• Source passage

-*-

Schumer, now the Senate minority leader, and most other Democrats would almost certainly oppose a Kavanaugh nomination to the Supreme Court for reasons beyond his several-year tenure on Starr’s team. Environmental groups, among others, have been stockpiling ammo from Kavanaugh’s opinions (Greenwire, June 28).

Kavanaugh prominently dissented, for instance, from a 2014 appellate court decision upholding EPA standards to curb mercury and other pollutants from power plants. Kavanaugh countered that EPA had failed to properly consider costs (Greenwire, Oct. 13, 2015).

For President Trump, though, Kavanaugh’s investigative work that included probing the suicide of a close ally of Hillary Clinton could conceivably provide one more motivation to elevate the 53-year-old appellate judge. As Trump’s allies acknowledge, the president relies on instinct and impression when selecting nominees, and one of his core instincts is animus toward the Clintons.

Trump himself has commented approvingly on some of Starr’s more recent work.

"Thanks you to KenStarr, former Independent Counsel, Whitewater, for your insight and powerful words on FISA, Russian meddling etc.," Trump tweeted on Feb. 18.

Trump was responding to an interview with Maria Bartiromo of Fox Business Network in which Starr implicitly criticized investigators’ focus on alleged Trump campaign activities, urging instead that "we should stop pointing fingers at one another in this country and realize who the real enemy is."

Kavanaugh had clerked for Kennedy and worked for the Justice Department when he joined Starr’s team as an associate counsel in 1994. While with Starr, Kavanaugh led the investigation into the 1993 death of the deputy White House counsel Vincent Foster Jr.

Foster was considered close to Hillary Clinton, and his death-by-gunshot prompted lurid conspiracy theories, some surrounding the then-first lady herself. One of Trump’s outside advisers, Newsmax Media founder and CEO Christopher Ruddy, wrote a 1997 book titled "The Strange Death of Vincent Foster."

In a 2016 interview with The Washington Post, Trump called the circumstances of Foster’s death "very fishy" and added, ominously, that "he had intimate knowledge of what was going on."

-*-

(Dataset entries)
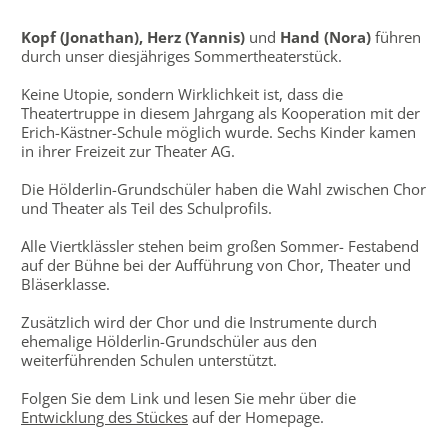
Kopf (Jonathan), Herz (Yannis)
und
Hand (Nora)
führen
durch unser diesjähriges Sommertheaterstück.
Keine Utopie, sondern Wirklichkeit ist, dass die
Theatertruppe in diesem Jahrgang als Kooperation mit der
Erich-Kästner-Schule möglich wurde. Sechs Kinder kamen
in ihrer Freizeit zur Theater AG.
Die Hölderlin-Grundschüler haben die Wahl zwischen Chor
und Theater als Teil des Schulprofils.
Alle Viertklässler stehen beim großen Sommer- Festabend
auf der Bühne bei der Aufführung von Chor, Theater und
Bläserklasse.
Zusätzlich wird der Chor und die Instrumente durch
ehemalige Hölderlin-Grundschüler aus den
weiterführenden Schulen unterstützt.
Folgen Sie dem Link und lesen Sie mehr über die
Entwicklung des Stückes
auf der Homepage.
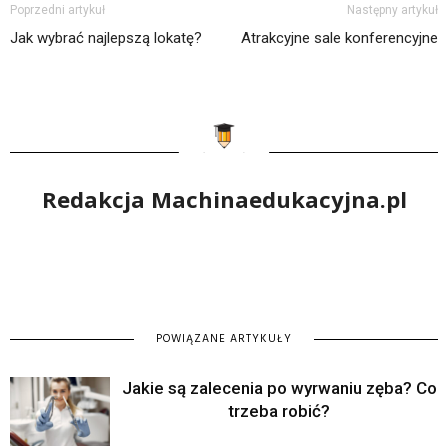
Poprzedni artykuł
Następny artykuł
Jak wybrać najlepszą lokatę?
Atrakcyjne sale konferencyjne
Redakcja Machinaedukacyjna.pl
POWIĄZANE ARTYKUŁY
Jakie są zalecenia po wyrwaniu zęba? Co
trzeba robić?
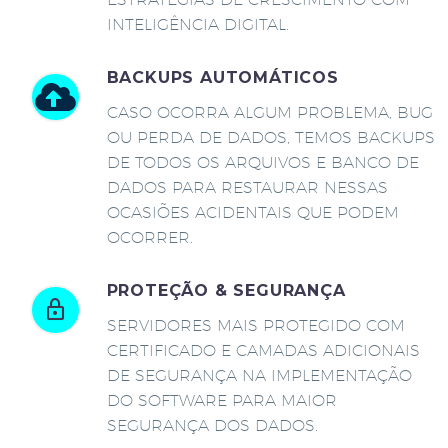
INTELIGÊNCIA DIGITAL.
BACKUPS AUTOMÁTICOS
CASO OCORRA ALGUM PROBLEMA, BUG
OU PERDA DE DADOS, TEMOS BACKUPS
DE TODOS OS ARQUIVOS E BANCO DE
DADOS PARA RESTAURAR NESSAS
OCASIÕES ACIDENTAIS QUE PODEM
OCORRER.
PROTEÇÃO & SEGURANÇA
SERVIDORES MAIS PROTEGIDO COM
CERTIFICADO E CAMADAS ADICIONAIS
DE SEGURANÇA NA IMPLEMENTAÇÃO
DO SOFTWARE PARA MAIOR
SEGURANÇA DOS DADOS.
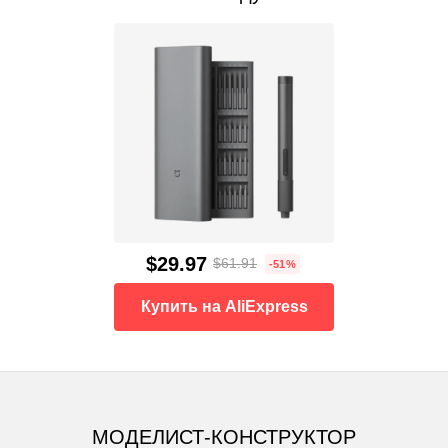
$29.97
$61.91
-51%
Купить на AliExpress
МОДЕЛИСТ-КОНСТРУКТОР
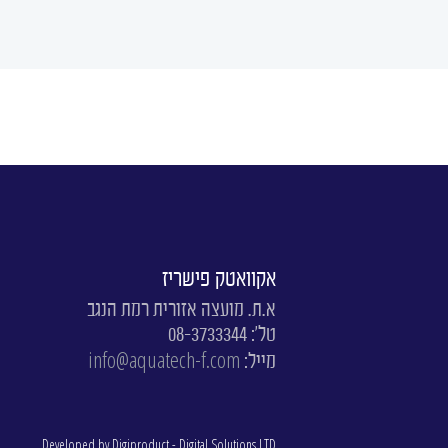
אקוואטק פישריז
א.ת. מועצה אזורית רמת הנגב
טל': 08-3733344
info@aquatech-f.com
מייל:
Developed by Digiproduct - Digital Solutions LTD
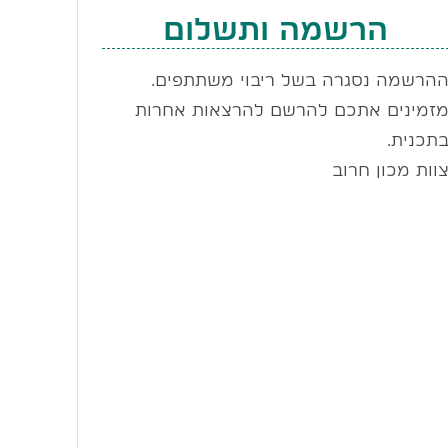
הרשמה ותשלום
הרשמה נסגרה בשל ריבוי משתתפים.
זמינים אתכם להרשם להרצאות אחרות
תכנית.
וות מכון חרוב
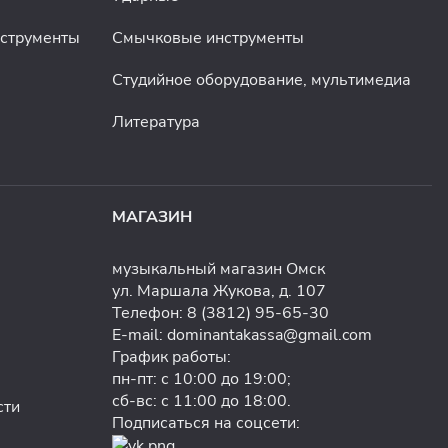
нструменты
Смычковые инструменты
Студийное оборудование, мультимедиа
Литература
МАГАЗИН
музыкальный магазин Омск
ул. Маршала Жукова, д. 107
Телефон:
8 (3812) 95-65-30
E-mail:
dominantakassa@gmail.com
График работы:
пн-пт: с 10:00 до 19:00;
сб-вс: с 11:00 до 18:00.
сти
Подписаться на соцсети:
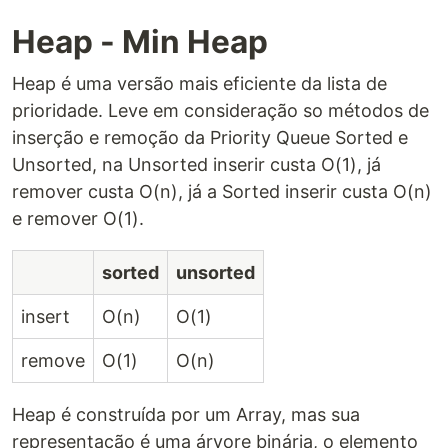
Heap - Min Heap
Heap é uma versão mais eficiente da lista de
prioridade. Leve em consideração so métodos de
inserção e remoção da Priority Queue Sorted e
Unsorted, na Unsorted inserir custa O(1), já
remover custa O(n), já a Sorted inserir custa O(n)
e remover O(1).
sorted
unsorted
insert
O(n)
O(1)
remove
O(1)
O(n)
Heap é construída por um Array, mas sua
representação é uma árvore binária, o elemento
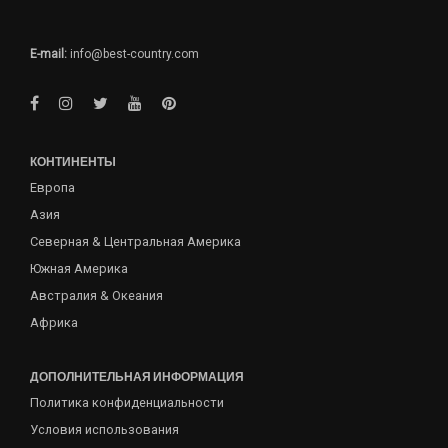
E-mail:
info@best-country.com
КОНТИНЕНТЫ
Европа
Азия
Северная & Центральная Америка
Южная Америка
Австралия & Океания
Африка
ДОПОЛНИТЕЛЬНАЯ ИНФОРМАЦИЯ
Политика конфиденциальности
Условия использования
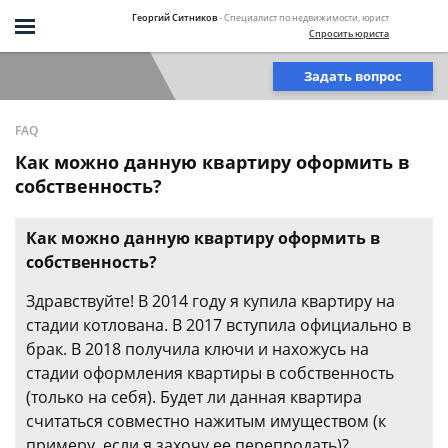
Георгий Ситников
- Специалист по недвижимости, юрист
Спросить юриста
Задать вопрос
FAQ
Как можно данную квартиру оформить в
собственность?
Как можно данную квартиру оформить в
собственность?
Здравствуйте! В 2014 году я купила квартиру на
стадии котлована. В 2017 вступила официально в
брак. В 2018 получила ключи и нахожусь на
стадии оформления квартиры в собственность
(только на себя). Будет ли данная квартира
считаться совместно нажитым имуществом (к
примеру, если я захочу ее перепродать)?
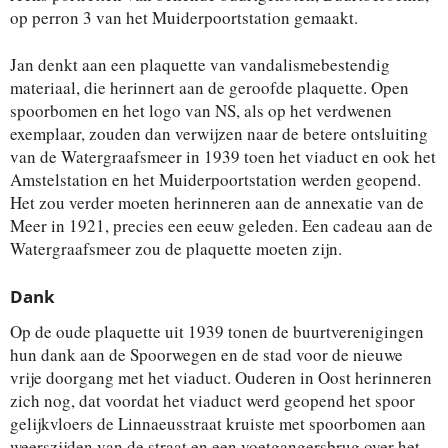
op perron 3 van het Muiderpoortstation gemaakt.
Jan denkt aan een plaquette van vandalismebestendig
materiaal, die herinnert aan de geroofde plaquette. Open
spoorbomen en het logo van NS, als op het verdwenen
exemplaar, zouden dan verwijzen naar de betere ontsluiting
van de Watergraafsmeer in 1939 toen het viaduct en ook het
Amstelstation en het Muiderpoortstation werden geopend.
Het zou verder moeten herinneren aan de annexatie van de
Meer in 1921, precies een eeuw geleden. Een cadeau aan de
Watergraafsmeer zou de plaquette moeten zijn.
Dank
Op de oude plaquette uit 1939 tonen de buurtverenigingen
hun dank aan de Spoorwegen en de stad voor de nieuwe
vrije doorgang met het viaduct. Ouderen in Oost herinneren
zich nog, dat voordat het viaduct werd geopend het spoor
gelijkvloers de Linnaeusstraat kruiste met spoorbomen aan
weerszijden van de straat en een voetgangersbrug over het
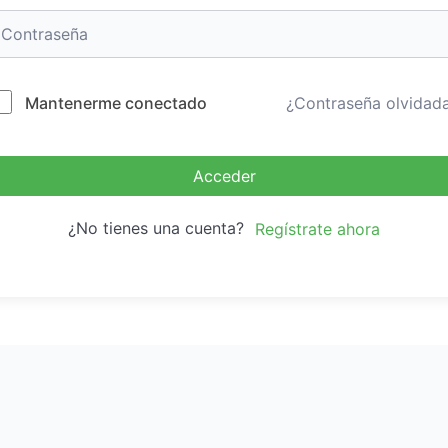
Mantenerme conectado
¿Contraseña olvidad
Acceder
¿No tienes una cuenta?
Regístrate ahora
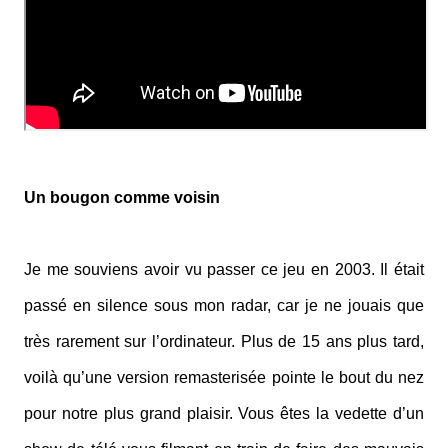
Un bougon comme voisin
Je me souviens avoir vu passer ce jeu en 2003. Il était
passé en silence sous mon radar, car je ne jouais que
très rarement sur l’ordinateur. Plus de 15 ans plus tard,
voilà qu’une version remasterisée pointe le bout du nez
pour notre plus grand plaisir. Vous êtes la vedette d’un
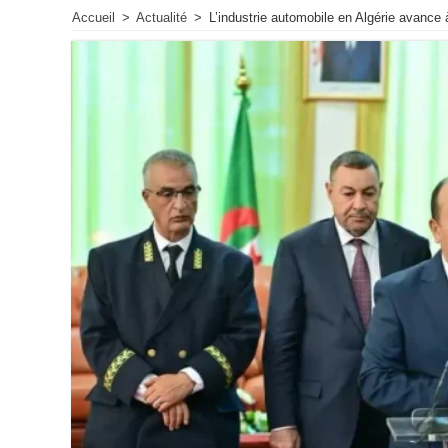
Accueil
>
Actualité
>
L’industrie automobile en Algérie avance 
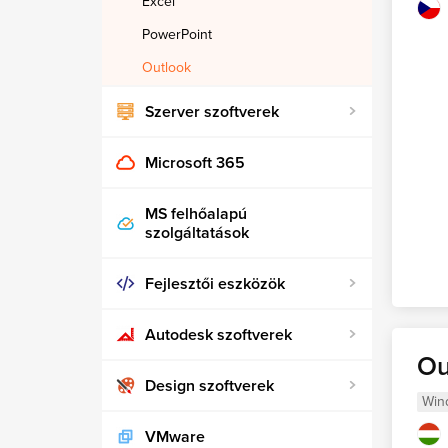
Excel
PowerPoint
Outlook
Szerver szoftverek
Microsoft 365
MS felhőalapú
szolgáltatások
Fejlesztői eszközök
Autodesk szoftverek
Ou
Design szoftverek
Win
VMware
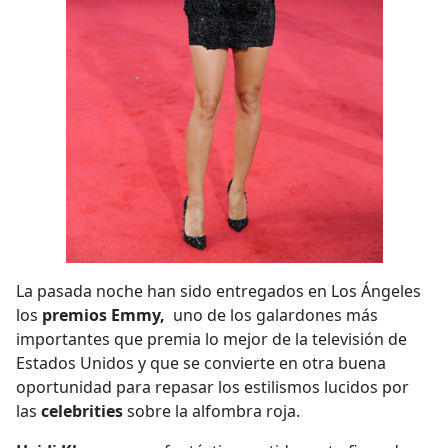
La pasada noche han sido entregados en Los Ángeles
los
premios Emmy,
uno de los galardones más
importantes que premia lo mejor de la televisión de
Estados Unidos y que se convierte en otra buena
oportunidad para repasar los estilismos lucidos por
las
celebrities
sobre la alfombra roja.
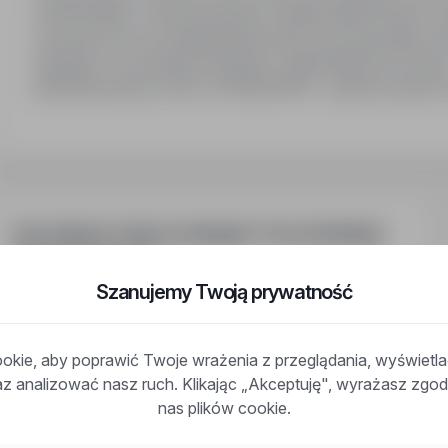
OFERUJEMY:- umowę zlecenie- stawkę 38zł/h brutto- w
wysokości 15% wynagrodzenia brutto, pod warunkiem 10
sanepidu- Pre-pensję od Patento- pakiet Medicover Spo
administracyjną on-line. WYMAGANIA:- dyspozycyjność
magazynowych-…
Inne ciekawe oferty w kategorii - Praca instalacje-
utrzymanie-serwis
Szanujemy Twoją prywatność
Praca Pracownik Działu Serwisu Libidza
Praca Pracownik Ds. Technicznych Gorzów Wielkopolski
Praca Projektant Instalacji Sanitarnych Lublin
kie, aby poprawić Twoje wrażenia z przeglądania, wyświetl
Praca Pracownik Ds. Technicznych Kraków
raz analizować nasz ruch. Klikając „Akceptuję", wyrażasz zg
Praca Mechanik Urządzeń Chłodniczych Kielce
nas plików cookie.
Praca Kierownik Robót Instalacyjnych Łódź
Praca Mechanik Urządzeń Chłodniczych Niemcy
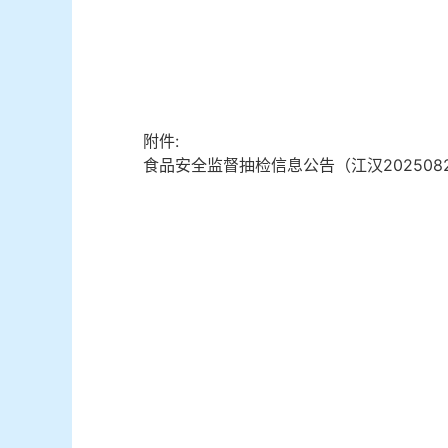
附件:
食品安全监督抽检信息公告（江汉2025082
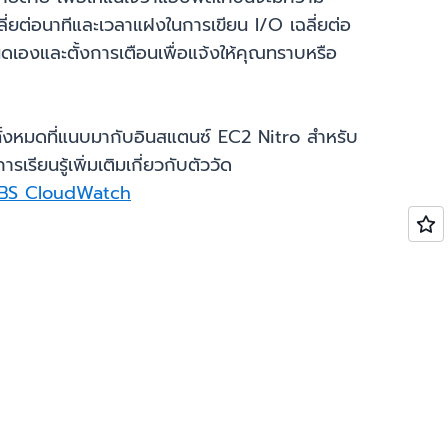
ลี่ยต่อนาทีและเวลาแฝงในการเขียน I/O เฉลี่ยต่อ
นดเองและตั้งการเตือนเพื่อแจ้งให้คุณทราบหรือ
BS ทั้งหมดที่แนบมากับอินสแตนซ์ EC2 Nitro สำหรับ
นรู้เพิ่มเติมเกี่ยวกับตัววัด
 EBS CloudWatch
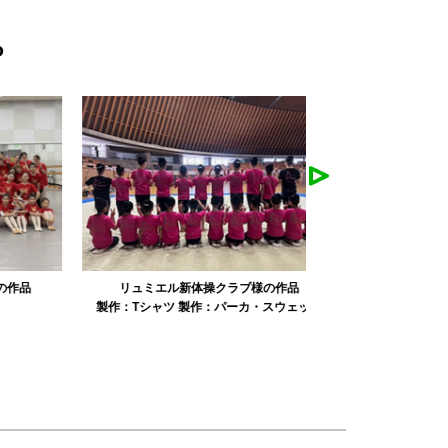
ら
リュミエル新体操クラブ様の作品
みかえり美
製作：
Tシャツ
製作：
パーカ・スウェット
製作：
タオル
製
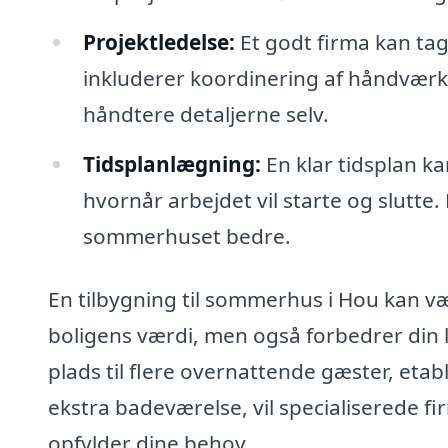
Projektledelse:
Et godt firma kan tag
inkluderer koordinering af håndværker
håndtere detaljerne selv.
Tidsplanlægning:
En klar tidsplan ka
hvornår arbejdet vil starte og slutte
sommerhuset bedre.
En tilbygning til sommerhus i Hou kan væ
boligens værdi, men også forbedrer din 
plads til flere overnattende gæster, etab
ekstra badeværelse, vil specialiserede f
opfylder dine behov.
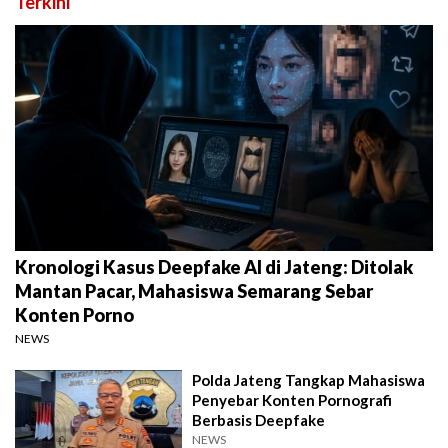
Terkini
Kronologi Kasus Deepfake AI di Jateng: Ditolak
Mantan Pacar, Mahasiswa Semarang Sebar
Konten Porno
NEWS
Polda Jateng Tangkap Mahasiswa
Penyebar Konten Pornografi
Berbasis Deepfake
NEWS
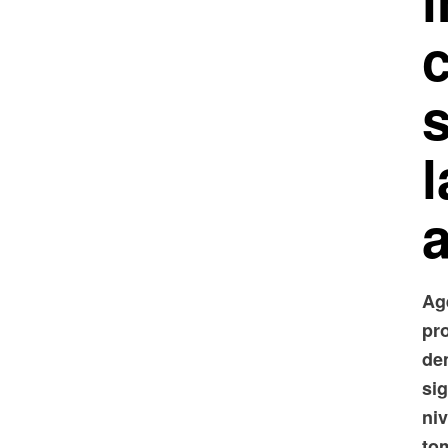
l
a
Age
pr
de
sig
ni
to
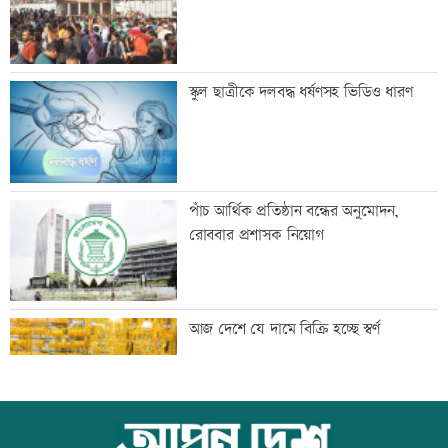
শাক ধুতে গিয়ে গৃহবধূর মৃত্যু
স্কুল ছাত্রীকে দলবদ্ধ ধর্ষণসহ ভিডিও ধারণ
হাসিনার নির্দেশে সালাহউদ্দিন আহমদকে গুম
পাঁচ আর্থিক প্রতিষ্ঠান বন্ধের অনুমোদন,
করা হয়: তদন্ত
রোববার প্রশাসক নিয়োগ
তরুণদের নেতৃত্বেই প্রযুক্তিনির্ভর উন্নয়ন হবে:
আজ দেশে যে দামে বিক্রি হচ্ছে স্বর্ণ
তথ্যপ্রযুক্তিমন্ত্রী
লক্ষ্মীপুর জেলা প্রশাসনের ১৪ কর্মকর্তা-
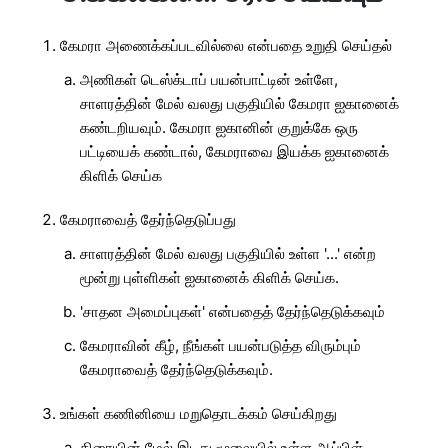
கேமரா அணைக்கப்படவில்லை என்பதை உறுதி செய்தல்
அணிகள் டெஸ்க்டாப் பயன்பாட்டின் உள்ளே,
சாளரத்தின் மேல் வலது பகுதியில் கேமரா ஐகானைக்
கண்டறியவும். கேமரா ஐகானின் குறுக்கே ஒரு
பட்டியைக் கண்டால், கேமராவை இயக்க ஐகானைக்
கிளிக் செய்க
கேமராவைத் தேர்ந்தெடுப்பது
சாளரத்தின் மேல் வலது பகுதியில் உள்ள '...' என்ற
மூன்று புள்ளிகள் ஐகானைக் கிளிக் செய்க.
'சாதன அமைப்புகள்' என்பதைத் தேர்ந்தெடுக்கவும்
கேமராவின் கீழ், நீங்கள் பயன்படுத்த விரும்பும்
கேமராவைத் தேர்ந்தெடுக்கவும்.
உங்கள் கணினியை மறுதொடக்கம் செய்கிறது
திரையின் மேல் இடது மூலையில் உள்ள ஆப்பிள்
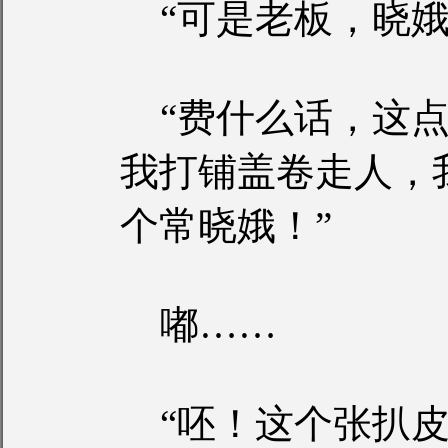
“可是老板，晓娥
“费什么话，这点
我打铺盖卷走人，
个常晓娥！”
嘟……
“呸！这个张扒皮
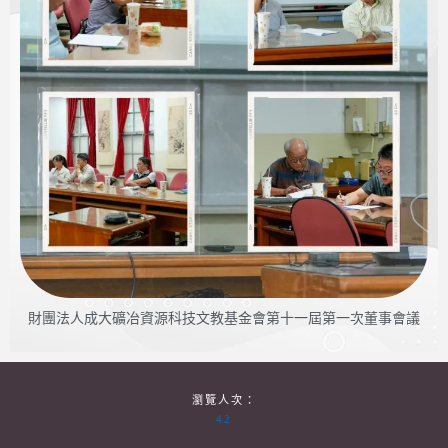
財團法人成大礦冶資源科技文教基金會第十一屆第一次董事會議
瀏覽人次：
42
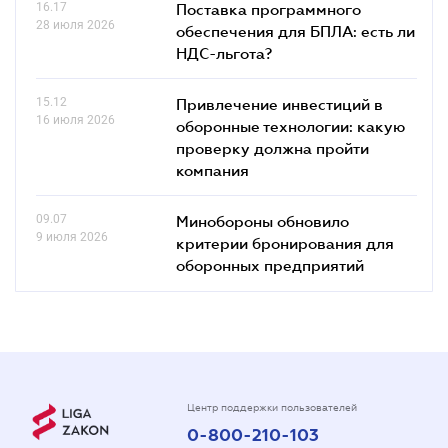
16.17
Поставка программного
28 июля 2026
обеспечения для БПЛА: есть ли
НДС-льгота?
15.12
Привлечение инвестиций в
16 июля 2026
оборонные технологии: какую
проверку должна пройти
компания
09.07
Минобороны обновило
9 июля 2026
критерии бронирования для
оборонных предприятий
Центр поддержки пользователей
0-800-210-103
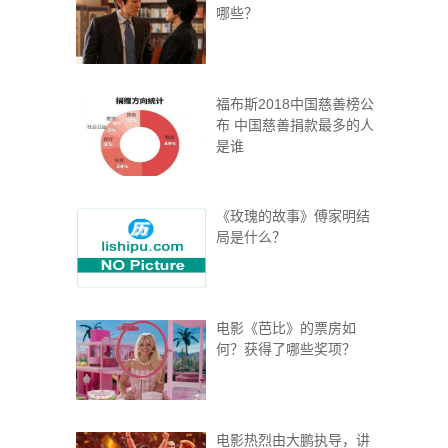
哪些？
福布斯2018中国慈善榜公
布 中国慈善捐款最多的人
是谁
《玫瑰的故事》傅家明结
局是什么？
电影《芭比》的票房如
何？获得了哪些奖项？
电影热烈由大鹏执导，讲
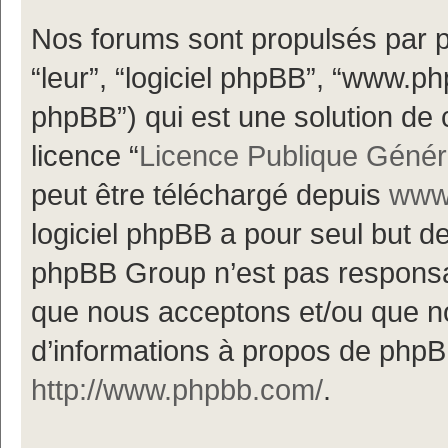
Nos forums sont propulsés par ph
“leur”, “logiciel phpBB”, “www.
phpBB”) qui est une solution de 
licence “
Licence Publique Génér
peut être téléchargé depuis
www.
logiciel phpBB a pour seul but de 
phpBB Group n’est pas responsa
que nous acceptons et/ou que n
d’informations à propos de phpBB
http://www.phpbb.com/
.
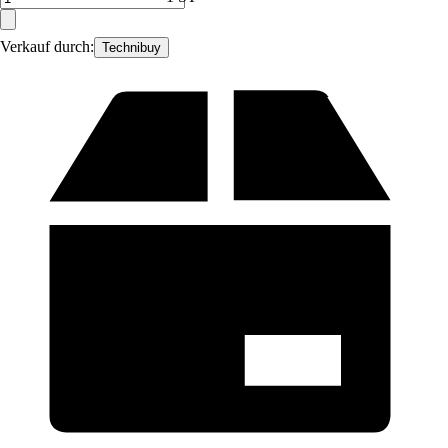
Verkauf durch:
Technibuy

-*-

• Exercise requirements
A - Summarize the passage about Kavanaugh and a possible Supreme Court nomination in two sentences.
B - Carry on the passage about Kavanaugh's possible nomination, picking up after its final sentence.

• Solved problems
A - Senate minority leader Schumer and most other Democrats would almost certainly oppose a Kavanaugh nomination to the Supreme Court, and environmental groups have gathered material from his opinions, such as his dissent from a 2014 decision upholding EPA power plant standards, where he argued the agency failed to properly consider costs. For Trump, who has animus toward the Clintons and has praised some of Starr's recent work, Kavanaugh's time on Starr's team, where he led the investigation into the 1993 death of Hillary Clinton ally Vincent Foster Jr., could be one more reason to elevate him.

B -
Kavanaugh and the independent counsel’s office, though, concluded that the depressed 48-year-old Foster had committed suicide.

Kavanaugh left the independent counsel’s office in 1997 but returned the next year to handle an appeal to the Supreme Court over Starr’s effort to obtain notes taken by Foster’s lawyer, contending that the lawyer-client privilege ended with death. He also helped write Starr’s final report.

"I helped on the grounds section of the report, which outlined possible grounds for an impeachment," Kavanaugh told senators at his appellate confirmation hearing.

The grounds section, like other parts of the report, starts with the warning that "some of the language in these documents is sexually explicit."

The section co-written by Kavanaugh concludes with the finding that there was "substantial and credible information that President Clinton obstructed justice … by lying under oath and concealing evidence of his relationship with a young White House intern and federal employee, Monica Lewinsky."

Since then, Kavanaugh has provided senators and White House officials with a lot more judicial material to consider. It’s not always black-and-white.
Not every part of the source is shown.